Montana Contractor Gets Misled by Engineers and Misses Notice Deadline

This is the story of a highway contractor who likely had a valid claim, but who relied on verbal representations by the engineers and filed its claim too late.  As a result, the Court ended up denying the contractor’s claim on grounds of untimely notice, which serves as a great reminder that failing to adhere to the contract’s notice provisions – particularly when the contract contains a forfeiture clause – is oftentimes fatal to the contractor’s successful prosecution of an equitable adjustment.

In JEM Contracting v.
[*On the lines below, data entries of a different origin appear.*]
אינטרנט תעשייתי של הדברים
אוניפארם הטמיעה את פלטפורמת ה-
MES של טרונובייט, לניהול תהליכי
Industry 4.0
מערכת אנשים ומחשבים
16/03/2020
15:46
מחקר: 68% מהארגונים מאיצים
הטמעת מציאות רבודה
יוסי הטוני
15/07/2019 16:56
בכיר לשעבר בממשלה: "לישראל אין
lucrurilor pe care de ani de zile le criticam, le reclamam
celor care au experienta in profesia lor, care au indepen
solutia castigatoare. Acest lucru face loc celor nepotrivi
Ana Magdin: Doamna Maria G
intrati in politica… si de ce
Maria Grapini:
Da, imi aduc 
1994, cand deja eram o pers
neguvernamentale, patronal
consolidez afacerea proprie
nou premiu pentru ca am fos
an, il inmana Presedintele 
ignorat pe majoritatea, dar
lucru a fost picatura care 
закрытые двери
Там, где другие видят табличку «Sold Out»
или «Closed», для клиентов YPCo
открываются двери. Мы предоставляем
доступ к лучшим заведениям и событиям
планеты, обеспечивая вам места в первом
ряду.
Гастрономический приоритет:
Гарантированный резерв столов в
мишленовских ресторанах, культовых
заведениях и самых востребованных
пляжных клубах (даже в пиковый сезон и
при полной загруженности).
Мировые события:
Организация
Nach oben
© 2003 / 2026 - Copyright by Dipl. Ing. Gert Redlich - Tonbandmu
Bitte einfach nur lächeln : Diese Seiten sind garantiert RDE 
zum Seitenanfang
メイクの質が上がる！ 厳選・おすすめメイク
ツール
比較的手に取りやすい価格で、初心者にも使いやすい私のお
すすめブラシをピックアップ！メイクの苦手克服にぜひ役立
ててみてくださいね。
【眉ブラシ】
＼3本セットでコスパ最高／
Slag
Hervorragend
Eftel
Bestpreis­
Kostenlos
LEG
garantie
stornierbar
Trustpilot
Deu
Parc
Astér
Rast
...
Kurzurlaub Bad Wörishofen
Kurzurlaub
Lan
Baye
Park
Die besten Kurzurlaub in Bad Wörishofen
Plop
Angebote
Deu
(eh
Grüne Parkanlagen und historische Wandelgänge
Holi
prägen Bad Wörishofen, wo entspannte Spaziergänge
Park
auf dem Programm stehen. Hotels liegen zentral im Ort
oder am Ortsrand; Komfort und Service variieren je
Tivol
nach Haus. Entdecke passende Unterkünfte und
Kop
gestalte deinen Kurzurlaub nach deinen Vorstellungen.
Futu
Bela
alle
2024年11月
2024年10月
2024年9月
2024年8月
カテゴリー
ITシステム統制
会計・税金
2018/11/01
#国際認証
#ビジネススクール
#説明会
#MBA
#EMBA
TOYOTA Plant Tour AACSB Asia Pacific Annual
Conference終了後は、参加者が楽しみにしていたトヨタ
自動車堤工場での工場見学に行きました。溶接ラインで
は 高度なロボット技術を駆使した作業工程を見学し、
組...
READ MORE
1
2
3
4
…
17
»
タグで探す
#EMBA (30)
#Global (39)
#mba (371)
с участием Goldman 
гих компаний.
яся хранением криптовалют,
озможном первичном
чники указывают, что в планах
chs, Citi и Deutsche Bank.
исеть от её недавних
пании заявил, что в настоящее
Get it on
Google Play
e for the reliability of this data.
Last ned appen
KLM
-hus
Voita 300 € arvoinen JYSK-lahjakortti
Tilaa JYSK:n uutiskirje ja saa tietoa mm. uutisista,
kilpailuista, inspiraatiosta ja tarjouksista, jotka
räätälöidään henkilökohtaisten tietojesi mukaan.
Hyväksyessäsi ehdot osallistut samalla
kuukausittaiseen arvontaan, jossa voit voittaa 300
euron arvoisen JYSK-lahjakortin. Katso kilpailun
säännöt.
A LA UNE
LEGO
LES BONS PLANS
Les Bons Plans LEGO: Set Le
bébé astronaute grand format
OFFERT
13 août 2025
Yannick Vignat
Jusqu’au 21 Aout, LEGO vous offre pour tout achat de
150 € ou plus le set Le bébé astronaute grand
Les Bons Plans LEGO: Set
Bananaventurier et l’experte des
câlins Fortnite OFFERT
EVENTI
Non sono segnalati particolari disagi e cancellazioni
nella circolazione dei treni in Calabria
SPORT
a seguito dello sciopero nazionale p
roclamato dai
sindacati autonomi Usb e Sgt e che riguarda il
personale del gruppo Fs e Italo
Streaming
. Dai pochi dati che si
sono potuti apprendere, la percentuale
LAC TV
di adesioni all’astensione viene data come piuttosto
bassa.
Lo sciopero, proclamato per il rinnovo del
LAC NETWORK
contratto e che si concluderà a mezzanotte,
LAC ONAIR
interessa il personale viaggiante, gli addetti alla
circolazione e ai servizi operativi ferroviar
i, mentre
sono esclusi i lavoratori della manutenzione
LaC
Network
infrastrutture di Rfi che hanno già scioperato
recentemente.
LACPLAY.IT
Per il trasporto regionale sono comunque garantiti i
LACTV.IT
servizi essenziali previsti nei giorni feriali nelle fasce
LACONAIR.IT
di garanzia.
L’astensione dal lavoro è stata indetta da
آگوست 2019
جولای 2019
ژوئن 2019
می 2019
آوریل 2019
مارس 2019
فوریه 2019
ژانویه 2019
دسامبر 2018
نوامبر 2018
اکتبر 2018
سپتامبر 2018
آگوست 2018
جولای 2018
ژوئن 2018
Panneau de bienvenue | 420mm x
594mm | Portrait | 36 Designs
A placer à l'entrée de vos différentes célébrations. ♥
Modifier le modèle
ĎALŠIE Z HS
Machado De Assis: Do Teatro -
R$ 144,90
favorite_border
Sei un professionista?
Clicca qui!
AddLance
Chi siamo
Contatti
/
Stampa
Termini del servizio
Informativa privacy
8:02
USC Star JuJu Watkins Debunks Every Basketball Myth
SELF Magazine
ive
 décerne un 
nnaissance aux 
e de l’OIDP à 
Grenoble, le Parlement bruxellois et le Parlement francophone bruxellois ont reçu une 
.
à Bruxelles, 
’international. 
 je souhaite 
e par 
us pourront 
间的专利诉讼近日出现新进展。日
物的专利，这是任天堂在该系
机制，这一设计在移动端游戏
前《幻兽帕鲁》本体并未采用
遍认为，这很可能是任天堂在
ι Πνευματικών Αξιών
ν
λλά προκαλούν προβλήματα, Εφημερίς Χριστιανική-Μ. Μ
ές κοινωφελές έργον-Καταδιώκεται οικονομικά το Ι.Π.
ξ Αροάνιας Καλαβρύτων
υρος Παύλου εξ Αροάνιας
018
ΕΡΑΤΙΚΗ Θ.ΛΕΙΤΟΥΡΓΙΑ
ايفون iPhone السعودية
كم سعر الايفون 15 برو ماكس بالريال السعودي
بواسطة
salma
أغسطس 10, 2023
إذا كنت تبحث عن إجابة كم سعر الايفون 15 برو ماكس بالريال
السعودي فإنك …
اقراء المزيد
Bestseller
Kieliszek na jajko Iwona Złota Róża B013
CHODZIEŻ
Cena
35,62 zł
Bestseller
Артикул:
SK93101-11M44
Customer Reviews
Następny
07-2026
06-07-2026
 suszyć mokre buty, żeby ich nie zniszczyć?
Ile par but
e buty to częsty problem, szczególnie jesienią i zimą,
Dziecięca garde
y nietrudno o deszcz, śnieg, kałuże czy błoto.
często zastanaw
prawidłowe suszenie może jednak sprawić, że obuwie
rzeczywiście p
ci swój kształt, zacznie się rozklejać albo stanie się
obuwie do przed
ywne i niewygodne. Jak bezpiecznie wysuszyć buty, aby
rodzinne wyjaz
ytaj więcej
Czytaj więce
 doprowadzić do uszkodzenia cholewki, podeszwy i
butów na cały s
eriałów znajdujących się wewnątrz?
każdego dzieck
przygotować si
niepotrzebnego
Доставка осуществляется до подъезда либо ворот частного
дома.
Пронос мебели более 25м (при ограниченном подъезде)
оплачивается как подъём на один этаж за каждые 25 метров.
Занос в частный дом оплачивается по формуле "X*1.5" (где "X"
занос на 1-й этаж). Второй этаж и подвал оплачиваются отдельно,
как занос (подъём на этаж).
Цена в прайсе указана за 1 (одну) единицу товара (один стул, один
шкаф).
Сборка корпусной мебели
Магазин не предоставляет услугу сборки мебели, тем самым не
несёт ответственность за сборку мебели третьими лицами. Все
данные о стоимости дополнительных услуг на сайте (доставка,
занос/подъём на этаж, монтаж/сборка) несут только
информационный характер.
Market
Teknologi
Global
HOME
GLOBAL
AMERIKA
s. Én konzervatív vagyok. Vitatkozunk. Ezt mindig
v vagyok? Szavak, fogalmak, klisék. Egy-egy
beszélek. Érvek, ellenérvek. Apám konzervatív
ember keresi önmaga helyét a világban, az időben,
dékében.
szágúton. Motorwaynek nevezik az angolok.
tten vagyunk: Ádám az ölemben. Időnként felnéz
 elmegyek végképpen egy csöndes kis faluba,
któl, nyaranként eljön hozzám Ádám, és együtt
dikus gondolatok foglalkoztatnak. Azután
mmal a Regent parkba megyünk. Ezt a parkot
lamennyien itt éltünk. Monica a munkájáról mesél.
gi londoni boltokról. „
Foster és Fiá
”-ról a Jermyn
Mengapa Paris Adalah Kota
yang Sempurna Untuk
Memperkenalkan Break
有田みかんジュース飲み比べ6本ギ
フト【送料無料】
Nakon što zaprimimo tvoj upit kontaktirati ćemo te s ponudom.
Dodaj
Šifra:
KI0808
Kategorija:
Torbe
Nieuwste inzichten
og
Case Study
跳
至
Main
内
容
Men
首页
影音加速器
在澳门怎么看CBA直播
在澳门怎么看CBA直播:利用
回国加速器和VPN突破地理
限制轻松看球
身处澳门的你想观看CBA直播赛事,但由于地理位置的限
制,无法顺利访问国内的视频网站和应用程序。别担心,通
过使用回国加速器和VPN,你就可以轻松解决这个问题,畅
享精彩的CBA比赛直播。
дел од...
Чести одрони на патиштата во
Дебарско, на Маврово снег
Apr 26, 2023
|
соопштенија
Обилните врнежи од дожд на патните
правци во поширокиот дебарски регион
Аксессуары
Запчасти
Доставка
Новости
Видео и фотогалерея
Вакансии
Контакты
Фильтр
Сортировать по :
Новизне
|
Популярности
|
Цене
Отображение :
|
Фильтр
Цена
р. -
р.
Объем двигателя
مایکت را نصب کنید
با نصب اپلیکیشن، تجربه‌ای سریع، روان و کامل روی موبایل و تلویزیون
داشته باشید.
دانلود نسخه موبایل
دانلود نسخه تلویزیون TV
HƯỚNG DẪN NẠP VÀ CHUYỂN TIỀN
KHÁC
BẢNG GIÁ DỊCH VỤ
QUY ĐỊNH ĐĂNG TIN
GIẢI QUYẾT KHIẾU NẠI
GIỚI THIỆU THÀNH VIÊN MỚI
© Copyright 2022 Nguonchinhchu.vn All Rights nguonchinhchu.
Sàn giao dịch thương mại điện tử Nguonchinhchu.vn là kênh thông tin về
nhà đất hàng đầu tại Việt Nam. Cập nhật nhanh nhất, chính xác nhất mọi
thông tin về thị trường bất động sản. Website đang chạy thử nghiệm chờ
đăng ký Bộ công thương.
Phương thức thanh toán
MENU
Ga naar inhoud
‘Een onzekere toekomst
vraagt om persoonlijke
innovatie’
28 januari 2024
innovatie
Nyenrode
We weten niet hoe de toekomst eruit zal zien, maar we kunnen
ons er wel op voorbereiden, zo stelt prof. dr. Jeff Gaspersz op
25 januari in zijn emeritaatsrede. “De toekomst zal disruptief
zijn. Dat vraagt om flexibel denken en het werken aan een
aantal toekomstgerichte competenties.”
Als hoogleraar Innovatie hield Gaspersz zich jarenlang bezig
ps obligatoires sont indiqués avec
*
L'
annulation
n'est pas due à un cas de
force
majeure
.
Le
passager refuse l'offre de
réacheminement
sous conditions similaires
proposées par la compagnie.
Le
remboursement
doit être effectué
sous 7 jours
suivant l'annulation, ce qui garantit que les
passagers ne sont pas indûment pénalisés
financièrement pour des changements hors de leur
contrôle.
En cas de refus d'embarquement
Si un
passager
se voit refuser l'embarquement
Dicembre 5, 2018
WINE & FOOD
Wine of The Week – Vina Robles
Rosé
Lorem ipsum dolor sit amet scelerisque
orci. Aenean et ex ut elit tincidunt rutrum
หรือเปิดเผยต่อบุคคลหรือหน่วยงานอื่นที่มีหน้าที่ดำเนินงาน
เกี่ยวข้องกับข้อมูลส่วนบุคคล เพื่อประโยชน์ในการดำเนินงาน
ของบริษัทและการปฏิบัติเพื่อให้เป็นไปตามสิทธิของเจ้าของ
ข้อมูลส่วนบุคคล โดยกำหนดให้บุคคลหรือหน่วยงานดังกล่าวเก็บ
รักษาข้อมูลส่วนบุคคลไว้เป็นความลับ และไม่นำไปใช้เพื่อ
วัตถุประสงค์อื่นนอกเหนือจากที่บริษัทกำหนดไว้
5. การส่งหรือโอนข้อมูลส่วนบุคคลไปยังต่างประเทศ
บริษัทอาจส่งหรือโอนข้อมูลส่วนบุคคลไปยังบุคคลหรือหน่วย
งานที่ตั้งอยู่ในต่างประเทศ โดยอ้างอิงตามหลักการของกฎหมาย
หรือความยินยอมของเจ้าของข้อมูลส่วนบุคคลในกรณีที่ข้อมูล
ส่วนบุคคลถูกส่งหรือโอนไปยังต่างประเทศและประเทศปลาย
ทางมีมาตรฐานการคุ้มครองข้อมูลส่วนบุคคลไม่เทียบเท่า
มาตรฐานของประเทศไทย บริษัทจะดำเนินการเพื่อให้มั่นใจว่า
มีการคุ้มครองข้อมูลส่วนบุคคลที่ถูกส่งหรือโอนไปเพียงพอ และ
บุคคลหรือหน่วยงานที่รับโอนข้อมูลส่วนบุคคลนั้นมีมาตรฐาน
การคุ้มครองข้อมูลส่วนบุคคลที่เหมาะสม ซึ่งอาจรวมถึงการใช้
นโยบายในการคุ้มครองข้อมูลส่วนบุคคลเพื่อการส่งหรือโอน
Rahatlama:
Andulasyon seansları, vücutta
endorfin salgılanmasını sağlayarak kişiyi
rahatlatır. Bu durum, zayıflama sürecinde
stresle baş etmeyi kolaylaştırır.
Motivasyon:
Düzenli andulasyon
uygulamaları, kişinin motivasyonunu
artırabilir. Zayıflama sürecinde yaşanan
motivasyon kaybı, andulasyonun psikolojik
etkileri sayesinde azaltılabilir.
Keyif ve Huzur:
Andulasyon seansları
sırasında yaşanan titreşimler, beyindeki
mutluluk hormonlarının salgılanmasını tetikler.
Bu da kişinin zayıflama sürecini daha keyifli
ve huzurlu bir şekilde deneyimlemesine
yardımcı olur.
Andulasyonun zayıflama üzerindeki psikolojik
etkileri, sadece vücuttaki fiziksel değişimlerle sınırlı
Morrison Maierle, Inc., 373 Mont. 391, 318 P.3d 678 (2014), a contractor was hired by two Montana counties to build a 3.6 mile stretch of road.  On the first day of the project, the contractor encountered what it asserted were subsurface conditions that differed significantly from the plans and specifications on which it had bid.  The contractor discussed the discrepancy with the counties’ on-site representatives (an outside engineering firm).  Some of the engineers agreed with the contractor that differing site conditions had been encountered; however, the contractor proceeded with the work and did not provide written notice to the county of the alleged differing site conditions until eighteen (18) days later.  The contractor alleged that the engineers had promised that it would be paid for the increased costs due to the differing site conditions if the contractor could find savings on the rest of the project to complete the job within the contract price.  Specific dollar amounts were not discussed.

The contractor continued work on the project and submitted a claim for additional costs the following month.  The county reviewed the claim, but determined that the contractor had not provided sufficient evidence to support its claim and that it had failed to follow the appropriate notice procedures in the contract.  The contract required the contractor give notice of the differing site conditions within five (5) days of discovery and the contract contained a forfeiture clause that read, in part, as follows:

[N]o claim for an adjustment in contract price … will be valid for differing subsurface or physical conditions if procedures of this paragraph … are not followed.

The contract also contained a provision that required the contractor to carry on work and adhere to the project progress schedule during all disputes or disagreements with the owner.  After the claim was filed and the contractor completed its work, the contractor found savings to pay for the differing site conditions.  Nevertheless, the county denied the contractor a change order.

The contractor then filed a lawsuit against the county and the engineers alleging breach of contract (against the county) and fraud by inducement (against the engineers).  The engineers moved for summary judgment (a dismissal of the case without a trial) arguing that the contractor’s claim of fraud by inducement was barred because the assurance of payment was nothing more than an agreement to agree, and the claims were contradicted by the clear terms of the contract. The trial court granted the engineer’s  motion, dismissing all claims against it.

On appeal, the Supreme Court of Montana affirmed, holding that the contractor had failed to submit its claim in accordance with the contract notice requirements for differing site conditions.  The Court also decided in favor of the engineers on the fraud in the inducement claim on grounds that the contractor could not prove that it had been harmed by the engineers’ alleged representations.  The contractor was required by contract to continue work during the dispute, and the engineers’ promise to pay the contractor a change order if savings were found amounted to “an agreement to agree” rather than a clear unambiguous promise.

Comment:  The lesson learned from this case is one that we seem to encounter over and over again.  Regrettably, in today’s litigious environment, verbal agreements and handshakes, which used to be the stock and trade of honest and forthright business people, are no longer the reliable norm in commercial transactions they used to be.  In this case, the engineers appear to have agreed with the contractor.  The engineers’ behavior likely induced the contractor to continue work and not follow the strict contract notice procedures, which ended up being the contractor’s undoing in court.  Providing timely written notice of claims and written confirmation of agreements will generally not spoil a good business relationship if the parties are dealing with each other honestly, but they will avoid the type of trap the contractor was ensnared by in this case.